Extrait du document>
-----

Gaeilge, la langue des Irlandais

Découvrez l'histoire de la langue irlandaise, son renouveau et sa place dans la société irlandaise contemporaine.

Le Centre Culturel Irlandais met à l'honneur la langue irlandaise tout au long de l'année 2023. Cette introduction interactive vous guidera à travers l'histoire de cette langue, son renouveau et sa place dans la société irlandaise contemporaine. Des ressources complémentaires en ligne vous permettront d'approfondir les nombreux sujets abordés : cartes, films et chansons, articles, podcasts...

Céad míle fáilte! (Cent mille bienvenus)

  

Gaeilge, la langue des Irlandais

Ne pas apprendre l'irlandais, c'est perdre l'opportunité de comprendre ce que la vie dans ce pays a représenté et pourrait représenter dans un avenir meilleur.

Seamus Heaney

  

“Le gaélique irlandais, en tant que langue nationale, est la première langue officielle” affirme l’article 8 de la Constitution de la République d’Irlande. Plus de 80 ans plus tard, en 2022, il a été pleinement reconnu comme l'une des 24 langues officielles et de travail de l'Union européenne.

Ce statut contribue à ouvrir une nouvelle ère d'opportunités pour les locuteurs du gaélique et à susciter un intérêt croissant pour cette langue à l'échelle internationale. Elle connaît également une renaissance dans le domaine des arts et de la culture, avec des œuvres littéraires et cinématographiques régulièrement primées année après année.

-----

Données enregistrées:
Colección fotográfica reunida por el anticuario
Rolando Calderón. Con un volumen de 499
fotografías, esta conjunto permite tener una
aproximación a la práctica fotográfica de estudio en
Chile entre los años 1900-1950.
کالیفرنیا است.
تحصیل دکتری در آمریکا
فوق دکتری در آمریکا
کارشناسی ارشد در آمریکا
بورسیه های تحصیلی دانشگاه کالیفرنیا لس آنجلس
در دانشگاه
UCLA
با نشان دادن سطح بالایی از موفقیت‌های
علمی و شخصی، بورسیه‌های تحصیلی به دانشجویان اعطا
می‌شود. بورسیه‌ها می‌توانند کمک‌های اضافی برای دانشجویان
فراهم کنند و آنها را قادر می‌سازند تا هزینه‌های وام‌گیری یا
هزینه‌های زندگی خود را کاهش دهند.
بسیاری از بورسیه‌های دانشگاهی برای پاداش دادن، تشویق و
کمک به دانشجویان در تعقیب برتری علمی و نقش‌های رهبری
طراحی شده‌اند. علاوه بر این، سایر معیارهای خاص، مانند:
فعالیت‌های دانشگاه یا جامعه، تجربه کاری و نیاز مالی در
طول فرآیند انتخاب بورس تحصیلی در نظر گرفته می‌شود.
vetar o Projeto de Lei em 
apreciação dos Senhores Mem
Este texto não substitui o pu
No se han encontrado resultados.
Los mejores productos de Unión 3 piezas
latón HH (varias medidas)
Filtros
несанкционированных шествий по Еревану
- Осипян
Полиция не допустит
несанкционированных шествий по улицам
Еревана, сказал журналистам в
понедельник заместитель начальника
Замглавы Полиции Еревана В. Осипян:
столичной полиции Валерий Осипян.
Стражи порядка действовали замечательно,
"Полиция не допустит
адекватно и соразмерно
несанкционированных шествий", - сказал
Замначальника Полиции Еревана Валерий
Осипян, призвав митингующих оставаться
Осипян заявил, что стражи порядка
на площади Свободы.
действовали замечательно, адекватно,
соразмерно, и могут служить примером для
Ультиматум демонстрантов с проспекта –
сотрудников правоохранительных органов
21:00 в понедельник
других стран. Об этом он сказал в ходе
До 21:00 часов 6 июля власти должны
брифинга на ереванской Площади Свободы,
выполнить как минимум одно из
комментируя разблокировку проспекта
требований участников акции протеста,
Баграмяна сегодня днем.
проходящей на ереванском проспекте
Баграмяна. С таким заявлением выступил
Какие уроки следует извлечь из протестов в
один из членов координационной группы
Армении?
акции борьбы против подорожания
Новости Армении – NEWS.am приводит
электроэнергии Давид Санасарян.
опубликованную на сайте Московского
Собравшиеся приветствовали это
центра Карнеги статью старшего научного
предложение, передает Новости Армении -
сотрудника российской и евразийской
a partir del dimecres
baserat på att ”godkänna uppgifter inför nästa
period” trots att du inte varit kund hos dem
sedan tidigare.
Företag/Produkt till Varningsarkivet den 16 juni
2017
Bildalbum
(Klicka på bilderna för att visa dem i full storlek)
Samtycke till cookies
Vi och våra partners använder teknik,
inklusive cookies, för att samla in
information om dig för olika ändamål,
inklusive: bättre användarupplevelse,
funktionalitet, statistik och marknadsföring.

-----

Tâche à réaliser A>
Recopiez sans aucune modification le passage du texte sur la langue irlandaise qui va de « Ne pas apprendre » jusqu'à « année après année. » inclus.
Tâche à réaliser B>
Modifiez les lignes des données enregistrées, depuis la première jusqu'à celle contenant « других стран. Об этом он сказал в ходе » incluse, en remplaçant « Полиция » par « Милиция » sans rien changer d'autre. Ne fournissez que ces lignes.

Votre solution A>
Ne pas apprendre l'irlandais, c'est perdre l'opportunité de comprendre ce que la vie dans ce pays a représenté et pourrait représenter dans un avenir meilleur.

Seamus Heaney

  

“Le gaélique irlandais, en tant que langue nationale, est la première langue officielle” affirme l’article 8 de la Constitution de la République d’Irlande. Plus de 80 ans plus tard, en 2022, il a été pleinement reconnu comme l'une des 24 langues officielles et de travail de l'Union européenne.

Ce statut contribue à ouvrir une nouvelle ère d'opportunités pour les locuteurs du gaélique et à susciter un intérêt croissant pour cette langue à l'échelle internationale. Elle connaît également une renaissance dans le domaine des arts et de la culture, avec des œuvres littéraires et cinématographiques régulièrement primées année après année.

Votre solution B>
Colección fotográfica reunida por el anticuario
Rolando Calderón. Con un volumen de 499
fotografías, esta conjunto permite tener una
aproximación a la práctica fotográfica de estudio en
Chile entre los años 1900-1950.
کالیفرنیا است.
تحصیل دکتری در آمریکا
فوق دکتری در آمریکا
کارشناسی ارشد در آمریکا
بورسیه های تحصیلی دانشگاه کالیفرنیا لس آنجلس
در دانشگاه
UCLA
با نشان دادن سطح بالایی از موفقیت‌های
علمی و شخصی، بورسیه‌های تحصیلی به دانشجویان اعطا
می‌شود. بورسیه‌ها می‌توانند کمک‌های اضافی برای دانشجویان
فراهم کنند و آنها را قادر می‌سازند تا هزینه‌های وام‌گیری یا
هزینه‌های زندگی خود را کاهش دهند.
بسیاری از بورسیه‌های دانشگاهی برای پاداش دادن، تشویق و
کمک به دانشجویان در تعقیب برتری علمی و نقش‌های رهبری
طراحی شده‌اند. علاوه بر این، سایر معیارهای خاص، مانند:
فعالیت‌های دانشگاه یا جامعه، تجربه کاری و نیاز مالی در
طول فرآیند انتخاب بورس تحصیلی در نظر گرفته می‌شود.
vetar o Projeto de Lei em 
apreciação dos Senhores Mem
Este texto não substitui o pu
No se han encontrado resultados.
Los mejores productos de Unión 3 piezas
latón HH (varias medidas)
Filtros
несанкционированных шествий по Еревану
- Осипян
Милиция не допустит
несанкционированных шествий по улицам
Еревана, сказал журналистам в
понедельник заместитель начальника
Замглавы Полиции Еревана В. Осипян:
столичной полиции Валерий Осипян.
Стражи порядка действовали замечательно,
"Милиция не допустит
адекватно и соразмерно
несанкционированных шествий", - сказал
Замначальника Полиции Еревана Валерий
Осипян, призвав митингующих оставаться
Осипян заявил, что стражи порядка
на площади Свободы.
действовали замечательно, адекватно,
соразмерно, и могут служить примером для
Ультиматум демонстрантов с проспекта –
сотрудников правоохранительных органов
21:00 в понедельник
других стран. Об этом он сказал в ходе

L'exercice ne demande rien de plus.